There were no great revelations this week as DIs Alec Hardy (David Tennant) and Ellie Miller (Olivia Colman) tramped through endless Visit Dorset backdrops grumpily asking each other questions to which they (and we) don’t have the answer.

However it’s Sandbrook rather than Broadchurch that’s occupying their thoughts, despite Hardy’s plea to Miller not to ‘get pulled into’ the case, even though it was him that pulled her into it in the first place and keeps asking for her help to solve it. Gee thanks, Alec.


With her husband in the dock and her weird son continuing to insist on having nothing to do with his mum (and being weird), Ellie threw herself into solving the Sandbrook case, at one point transforming Hardy’s humble abode into a CSI investigation room.

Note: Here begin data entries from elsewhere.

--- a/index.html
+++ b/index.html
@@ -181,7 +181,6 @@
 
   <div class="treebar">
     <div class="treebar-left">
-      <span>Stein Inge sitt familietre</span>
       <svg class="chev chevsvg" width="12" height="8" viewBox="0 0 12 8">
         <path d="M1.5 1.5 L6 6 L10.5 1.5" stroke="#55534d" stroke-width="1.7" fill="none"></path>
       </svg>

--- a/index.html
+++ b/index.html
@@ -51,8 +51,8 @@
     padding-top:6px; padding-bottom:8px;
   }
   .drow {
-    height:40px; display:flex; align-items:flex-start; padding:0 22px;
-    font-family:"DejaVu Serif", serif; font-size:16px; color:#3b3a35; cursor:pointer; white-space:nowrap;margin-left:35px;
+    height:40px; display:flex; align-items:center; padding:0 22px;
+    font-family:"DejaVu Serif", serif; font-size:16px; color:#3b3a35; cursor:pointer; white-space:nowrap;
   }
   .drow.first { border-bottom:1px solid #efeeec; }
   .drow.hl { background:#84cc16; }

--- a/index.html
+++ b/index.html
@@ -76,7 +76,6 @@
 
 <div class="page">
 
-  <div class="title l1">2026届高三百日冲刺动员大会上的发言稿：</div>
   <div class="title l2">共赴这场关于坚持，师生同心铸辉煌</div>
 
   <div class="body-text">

Suspicion this week fell on father of the murdered Pippa, Ricky Gillespie (played with Droopy Dog-faced menace by the excellently cranky Shaun Dooley), as his estranged wife revealed he was squiring a bridesmaid the night of the murder, and not with her after all. Said bridesmaid denied any such squiring leaving Ricky without an alibi the night his daughter was killed.

Elsewhere Joe Miller’s trial was rumbling on interminably. Susan Wright (Pauline Quirke) returned to tell us what we already know (that she saw son Nige drag the body on to the beach), and Nige got up into the witness box to tell us what we already know (‘Oi, what? No I never. It weren’t me, oh my god, etc’).

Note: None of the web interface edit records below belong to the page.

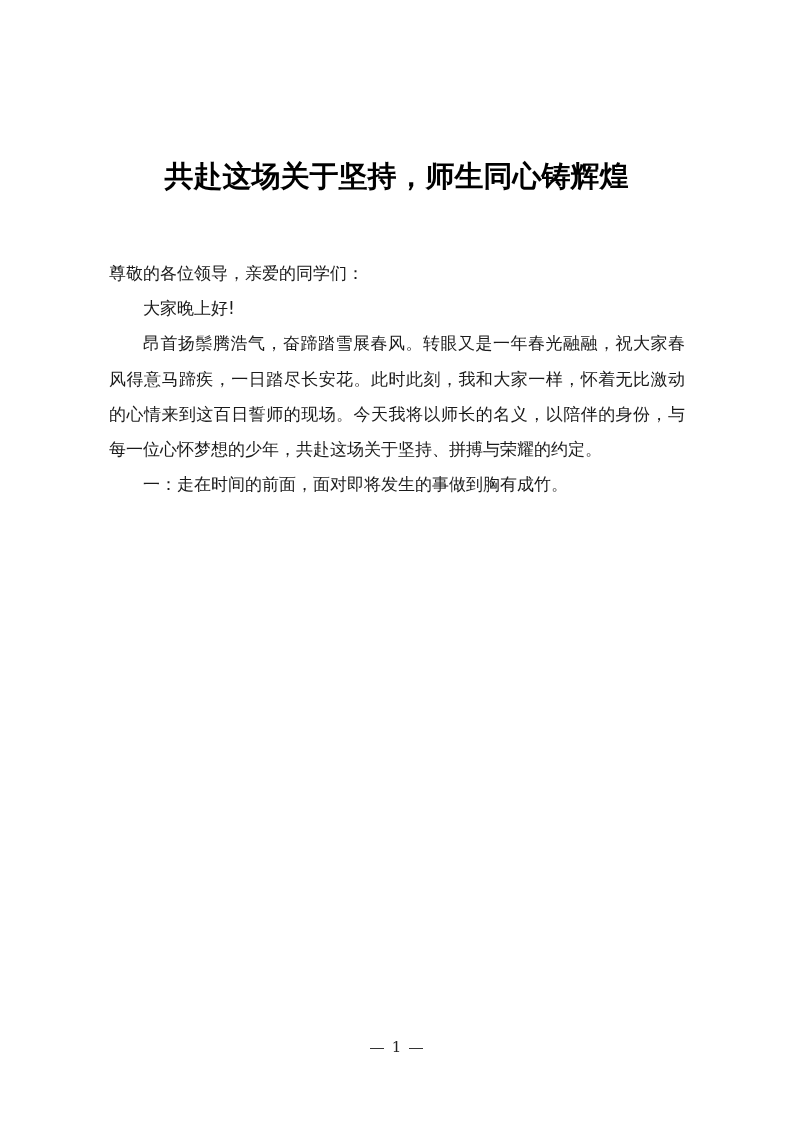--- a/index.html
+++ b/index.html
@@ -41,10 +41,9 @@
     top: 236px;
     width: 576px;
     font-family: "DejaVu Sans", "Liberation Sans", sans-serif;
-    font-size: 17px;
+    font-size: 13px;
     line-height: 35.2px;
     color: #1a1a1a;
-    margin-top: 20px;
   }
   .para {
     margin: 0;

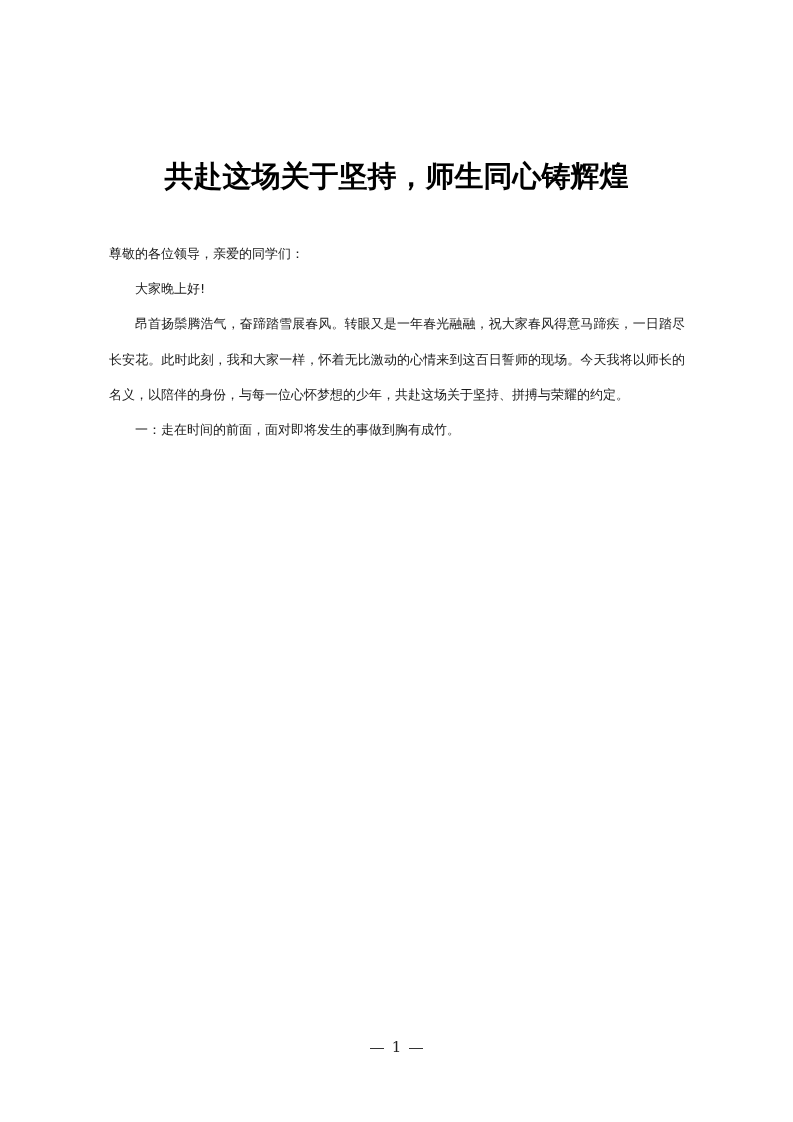--- a/index.html
+++ b/index.html
@@ -79,8 +79,8 @@
 
   <div class="body-text">
     <p class="para">尊敬的各位领导，亲爱的同学们：</p>
+    <p class="para indent">昂首扬鬃腾浩气，奋蹄踏雪展春风。转眼又是一年春光融融，祝大家春风得意马蹄疾，一日踏尽长安花。此时此刻，我和大家一样，怀着无比激动的心情来到这百日誓师的现场。今天我将以师长的名义，以陪伴的身份，与每一位心怀梦想的少年，共赴这场关于坚持、拼搏与荣耀的约定。</p>
     <p class="para indent">大家晚上好!</p>
-    <p class="para indent">昂首扬鬃腾浩气，奋蹄踏雪展春风。转眼又是一年春光融融，祝大家春风得意马蹄疾，一日踏尽长安花。此时此刻，我和大家一样，怀着无比激动的心情来到这百日誓师的现场。今天我将以师长的名义，以陪伴的身份，与每一位心怀梦想的少年，共赴这场关于坚持、拼搏与荣耀的约定。</p>
     <p class="para indent">一：走在时间的前面，面对即将发生的事做到胸有成竹。</p>
   </div>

Rival barristers Jocelyn and Sharon sparred over a past grievance, Ricky gave Lee Ashworth a leathering, Sharon got tough with Reverend Coates and then visited her jailbird son, who’d received a pasting of his own. Why this is relevant is anyone’s guess. Jocelyn still can’t see very well, Hardy still doesn’t feel very well and all of it was, well, all very well.

It amounted to a hill of beans. Apart from the grim revelation that missing babysitter Lisa Newbury might have ended up in an agricultural furnace, we ended up exactly where we were at the end of episode four, scratching our heads, unsure of what to focus on.

At the heart of the excellent first series was one question – who killed Danny Latimer? Try summing up this series in four simple words.